Jabar Tergetkan Selesaikan Permasalahan Lahan Kritis Dalam 10 Tahun
Kepala Dinas Kehutanan Jabar, Budi Susatijo mengatakan, daerah yang memiliki lahan kritis paling luas adalah Kabupaten Cianjur sebesar 63.377,66 Ha kemudian diikuti Kabupaten Garut sebesar 57.929,47 Ha.
"Kami menargetkan, rehabilitisi lahan kritis ini bisa tuntas 10 tahun," ujarnya kepada wartawan di acara Rapat Koordinasi Rehabilitasi Hutan dan Lahan di Gedung Sate, Kamis (23/4/2015).
Untuk merehabilitasi lahan kritis tersebut, pihaknya melakukan program Pengendalian dan Rehabilitasi Lahan Kritis (PRLK) yang merupakan bagian dari sistem pengelolaan lahan, yang ditempatkan pada kerangka Daerah Aliran Sungai (DAS).
Pemerintah provinsi Jawa Barat berupaya mengurangi luas lahan kritis yang tercatat mencapai 324.966,28 hektare, dengan rincian lahan sangat kritis 40.952,15 Ha dan kritis 302.014,13 Ha.
Untuk mengurangi lahan kritis tersebut Pemprov akan mendapat dukungan dari pemerintah pusat melalui program quick wins.
Program ini bertujuan untuk memulihkan sumberdaya lahan yang rusak agar kembali optimal memberikan manfaat kepasa seluruh stakeholder, menjamin keseimbangan lingkungan dan tata air DAS, serta mendukung kelangsungan kehidupan masyarakat.
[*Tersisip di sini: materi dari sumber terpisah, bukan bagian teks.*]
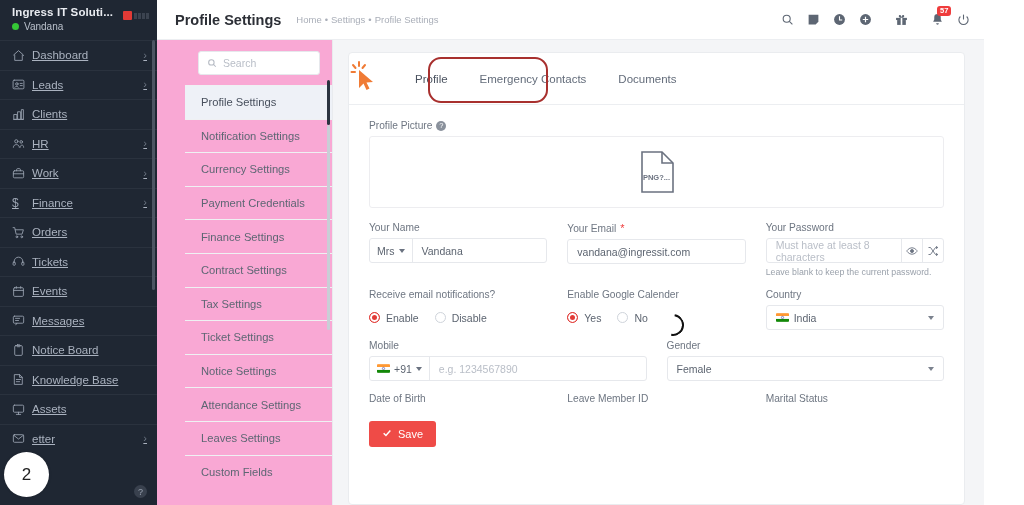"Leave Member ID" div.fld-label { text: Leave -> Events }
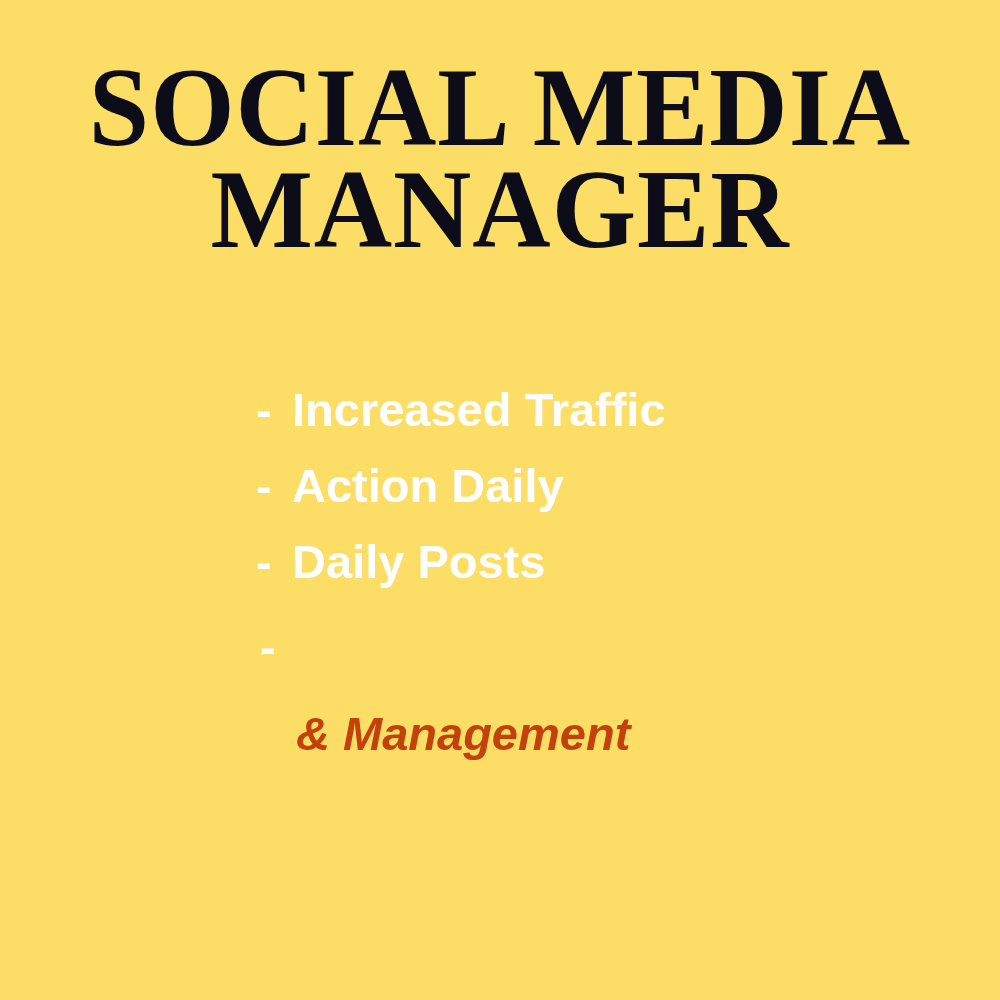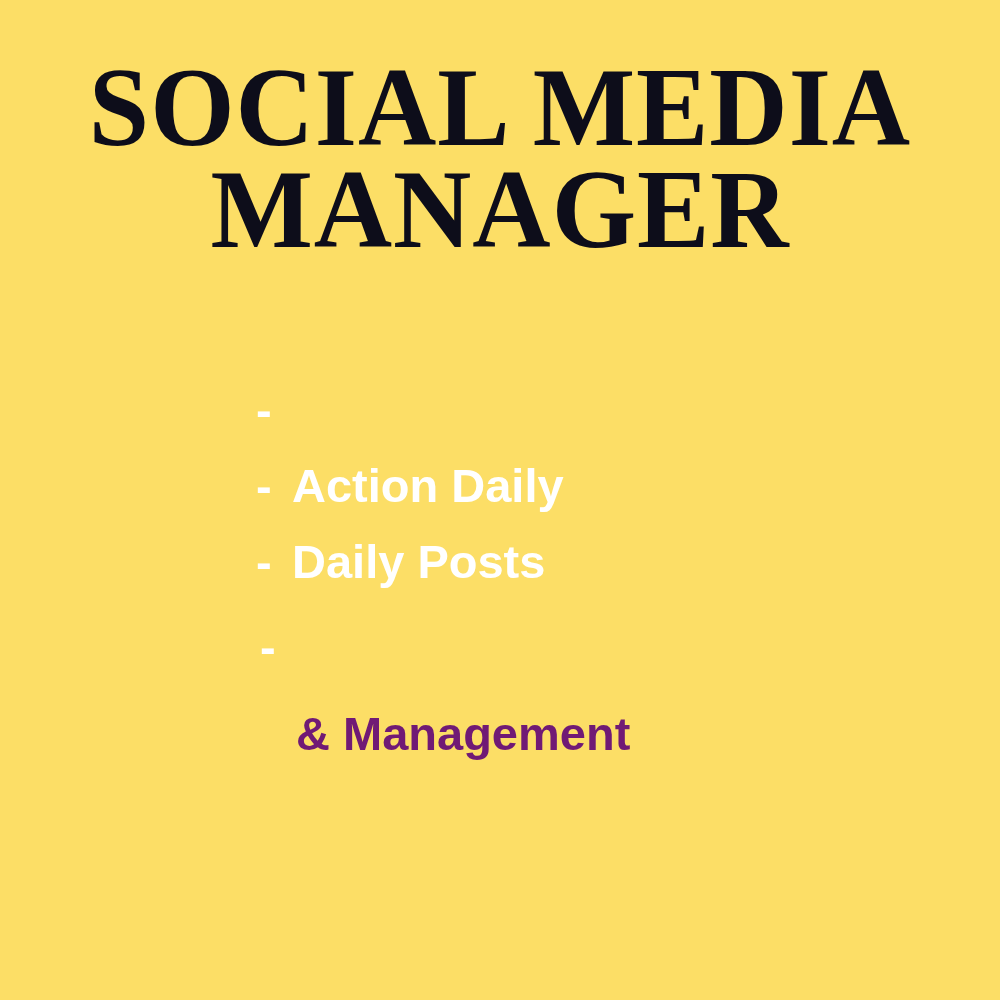"Increased Traffic" span.item-label { html: none -> <span>Increased Traffic</span> }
Untuk membiayai program ini, Pemprov Jabar telah menganggarkan dalam APBD dan bantuan dari pemerintah pusat. Untuk merehabilitasi Citarum dan Ciliwung saja, pusat memberikan bantuan sebesar Rp105 miliar.
Namun, upaya rehabilitasi lahan kritis tidak bisa hanya mengandalkan dana pemerintah. Menurutnya perlu ada dukungan dari swasta dan masyarakat.
Menurut dia, upaya rehabilitasi lahan kritis kerap terhambat berbagai kendala. Satu di antaranya adalah kebiasaan masyarakat yang memanfaatkan lahan tanpa ada kegiatan konservasi.
DAS Citarum menjadi salah satu daerah yang paling parah. Pihaknya mencatat erosi Citarum mencapai 21,6 juta ton per tahun, sedangkan sedimentasi 8,4 juta ton per tahun.
Melihat kondisi tersebut, pihaknya akan melakukan program quick wins yakni rehabilitasi hutan dan lahan DAS. Selain di Citarum, program serupa akan dilakukan di Sungai Ciliwung dan Cisadane.
Dalam program ini terdapat pembangunan fisik seperti pembuatan Dam pengendalian khusus di Citarum sebanyak 2 unit, pembuatan Dam penahan sebanyak 225 unit dan pembuatan sumur resapan sebanyak 4.300 unit.
Kurangnya kepedulian masyarakat ini dianggap lumrah mengingat posisi mereka hanya sebagai buruh penggarap dari sang pemilik lahan.
"Pemilik lahannya entah di mana, jadi susah dihubungi," bebernya.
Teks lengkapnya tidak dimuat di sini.